*** Block opens ***

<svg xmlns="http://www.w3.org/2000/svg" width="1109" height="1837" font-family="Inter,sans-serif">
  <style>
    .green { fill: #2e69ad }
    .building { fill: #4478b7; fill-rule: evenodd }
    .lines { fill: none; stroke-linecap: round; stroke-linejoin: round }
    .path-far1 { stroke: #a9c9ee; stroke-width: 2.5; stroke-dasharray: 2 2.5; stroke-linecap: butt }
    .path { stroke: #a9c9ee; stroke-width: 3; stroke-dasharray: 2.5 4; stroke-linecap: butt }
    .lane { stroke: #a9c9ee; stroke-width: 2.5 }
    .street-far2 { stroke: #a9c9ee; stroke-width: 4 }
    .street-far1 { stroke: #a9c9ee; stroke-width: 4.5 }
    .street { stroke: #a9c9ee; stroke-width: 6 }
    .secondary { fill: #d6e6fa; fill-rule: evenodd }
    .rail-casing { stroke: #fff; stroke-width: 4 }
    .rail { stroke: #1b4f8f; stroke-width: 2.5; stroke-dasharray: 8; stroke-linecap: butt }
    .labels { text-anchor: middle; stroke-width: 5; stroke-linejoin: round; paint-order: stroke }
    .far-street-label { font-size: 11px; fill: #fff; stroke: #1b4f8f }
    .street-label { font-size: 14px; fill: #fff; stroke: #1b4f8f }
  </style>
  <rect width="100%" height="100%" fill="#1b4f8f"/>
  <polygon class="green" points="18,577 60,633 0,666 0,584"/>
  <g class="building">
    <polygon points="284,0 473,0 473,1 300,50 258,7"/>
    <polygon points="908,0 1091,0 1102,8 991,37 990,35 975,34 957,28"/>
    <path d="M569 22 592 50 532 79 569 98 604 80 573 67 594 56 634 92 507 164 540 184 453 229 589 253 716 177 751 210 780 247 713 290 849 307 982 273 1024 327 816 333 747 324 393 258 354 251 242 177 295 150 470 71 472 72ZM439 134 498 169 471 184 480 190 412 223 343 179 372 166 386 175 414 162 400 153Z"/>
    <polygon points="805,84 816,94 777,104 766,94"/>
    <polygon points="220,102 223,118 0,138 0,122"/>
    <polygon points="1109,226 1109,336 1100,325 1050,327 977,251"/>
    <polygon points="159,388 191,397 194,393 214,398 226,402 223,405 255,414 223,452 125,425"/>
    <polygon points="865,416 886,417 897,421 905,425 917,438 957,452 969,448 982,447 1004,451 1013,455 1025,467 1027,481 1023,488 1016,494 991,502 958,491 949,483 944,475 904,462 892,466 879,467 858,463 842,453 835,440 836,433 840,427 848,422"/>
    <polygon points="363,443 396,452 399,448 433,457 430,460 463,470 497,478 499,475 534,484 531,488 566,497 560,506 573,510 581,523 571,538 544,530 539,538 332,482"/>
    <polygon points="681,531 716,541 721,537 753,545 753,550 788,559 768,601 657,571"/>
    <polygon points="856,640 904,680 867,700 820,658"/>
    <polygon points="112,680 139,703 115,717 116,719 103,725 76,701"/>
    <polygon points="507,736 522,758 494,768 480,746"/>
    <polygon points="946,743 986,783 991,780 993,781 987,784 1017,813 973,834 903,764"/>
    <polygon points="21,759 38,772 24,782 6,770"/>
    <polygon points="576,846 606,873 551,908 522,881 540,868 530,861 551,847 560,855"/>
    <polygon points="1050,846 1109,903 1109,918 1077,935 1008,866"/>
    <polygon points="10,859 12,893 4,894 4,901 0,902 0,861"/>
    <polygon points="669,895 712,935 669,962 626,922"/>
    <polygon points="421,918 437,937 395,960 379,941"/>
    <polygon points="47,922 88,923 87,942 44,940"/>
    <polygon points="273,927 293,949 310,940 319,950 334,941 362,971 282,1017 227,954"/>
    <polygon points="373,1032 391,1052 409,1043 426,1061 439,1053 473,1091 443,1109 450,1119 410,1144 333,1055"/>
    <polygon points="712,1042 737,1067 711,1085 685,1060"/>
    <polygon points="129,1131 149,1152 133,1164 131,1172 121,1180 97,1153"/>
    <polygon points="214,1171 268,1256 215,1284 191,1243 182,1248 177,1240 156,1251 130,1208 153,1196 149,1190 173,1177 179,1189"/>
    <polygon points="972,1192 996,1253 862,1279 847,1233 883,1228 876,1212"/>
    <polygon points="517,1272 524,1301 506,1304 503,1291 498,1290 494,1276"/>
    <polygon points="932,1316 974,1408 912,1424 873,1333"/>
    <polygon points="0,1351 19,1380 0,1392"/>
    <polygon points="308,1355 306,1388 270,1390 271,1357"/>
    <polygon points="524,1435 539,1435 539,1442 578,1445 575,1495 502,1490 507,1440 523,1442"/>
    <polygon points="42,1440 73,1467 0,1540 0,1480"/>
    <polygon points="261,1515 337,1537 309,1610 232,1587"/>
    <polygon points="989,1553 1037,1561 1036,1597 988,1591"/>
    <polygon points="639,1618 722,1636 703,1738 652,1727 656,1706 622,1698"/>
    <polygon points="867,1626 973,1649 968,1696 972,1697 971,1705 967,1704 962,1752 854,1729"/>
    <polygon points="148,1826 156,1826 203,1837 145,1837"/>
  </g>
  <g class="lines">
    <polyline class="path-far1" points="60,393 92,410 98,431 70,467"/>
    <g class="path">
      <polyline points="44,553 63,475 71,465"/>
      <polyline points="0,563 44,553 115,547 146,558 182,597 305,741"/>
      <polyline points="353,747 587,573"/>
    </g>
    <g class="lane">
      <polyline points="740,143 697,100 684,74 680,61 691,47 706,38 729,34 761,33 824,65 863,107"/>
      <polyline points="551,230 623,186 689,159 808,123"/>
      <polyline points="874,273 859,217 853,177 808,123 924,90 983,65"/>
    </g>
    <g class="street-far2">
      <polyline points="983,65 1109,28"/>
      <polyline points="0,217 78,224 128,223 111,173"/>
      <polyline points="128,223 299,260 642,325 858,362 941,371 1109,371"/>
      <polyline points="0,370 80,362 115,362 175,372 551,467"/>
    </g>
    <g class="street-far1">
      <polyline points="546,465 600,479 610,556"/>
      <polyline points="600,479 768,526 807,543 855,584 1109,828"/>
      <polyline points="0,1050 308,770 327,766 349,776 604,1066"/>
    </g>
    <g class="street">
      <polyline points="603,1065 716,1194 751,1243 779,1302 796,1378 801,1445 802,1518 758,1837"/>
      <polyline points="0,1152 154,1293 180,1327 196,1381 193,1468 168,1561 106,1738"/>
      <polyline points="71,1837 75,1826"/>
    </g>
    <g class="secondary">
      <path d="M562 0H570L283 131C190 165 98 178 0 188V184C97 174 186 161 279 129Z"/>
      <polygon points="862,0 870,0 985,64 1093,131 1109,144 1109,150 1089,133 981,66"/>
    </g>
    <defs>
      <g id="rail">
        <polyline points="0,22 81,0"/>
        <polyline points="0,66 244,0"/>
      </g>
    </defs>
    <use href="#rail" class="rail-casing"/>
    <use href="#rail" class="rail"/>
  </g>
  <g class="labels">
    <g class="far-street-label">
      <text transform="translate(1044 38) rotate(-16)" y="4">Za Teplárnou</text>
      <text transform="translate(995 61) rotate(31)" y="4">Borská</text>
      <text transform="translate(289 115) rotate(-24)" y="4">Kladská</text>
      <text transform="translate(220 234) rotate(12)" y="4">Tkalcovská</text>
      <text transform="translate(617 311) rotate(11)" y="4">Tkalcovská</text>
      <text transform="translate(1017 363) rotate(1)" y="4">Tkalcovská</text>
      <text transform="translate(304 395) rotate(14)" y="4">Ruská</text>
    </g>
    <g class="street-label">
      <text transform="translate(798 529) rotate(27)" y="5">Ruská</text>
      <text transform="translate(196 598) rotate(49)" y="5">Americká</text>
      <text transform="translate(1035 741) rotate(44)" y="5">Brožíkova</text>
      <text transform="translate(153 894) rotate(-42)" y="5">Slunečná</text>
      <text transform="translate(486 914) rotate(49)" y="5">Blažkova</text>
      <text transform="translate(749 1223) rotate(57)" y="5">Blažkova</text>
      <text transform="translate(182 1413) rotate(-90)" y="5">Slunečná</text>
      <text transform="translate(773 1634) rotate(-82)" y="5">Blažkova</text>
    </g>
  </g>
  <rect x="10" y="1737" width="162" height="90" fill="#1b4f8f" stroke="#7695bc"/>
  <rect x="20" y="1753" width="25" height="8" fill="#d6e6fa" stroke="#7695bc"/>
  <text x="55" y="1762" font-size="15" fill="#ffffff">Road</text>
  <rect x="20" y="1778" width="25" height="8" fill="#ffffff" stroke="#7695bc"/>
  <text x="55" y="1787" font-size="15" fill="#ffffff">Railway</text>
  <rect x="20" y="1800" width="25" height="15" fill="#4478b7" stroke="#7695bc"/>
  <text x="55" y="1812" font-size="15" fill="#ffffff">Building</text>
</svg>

*** Block closes ***

• [Work required] Your answer should be each line of the data that contains the word "lines", copied as it stands.

• [Solution to the exercise]
    .lines { fill: none; stroke-linecap: round; stroke-linejoin: round }
  <g class="lines">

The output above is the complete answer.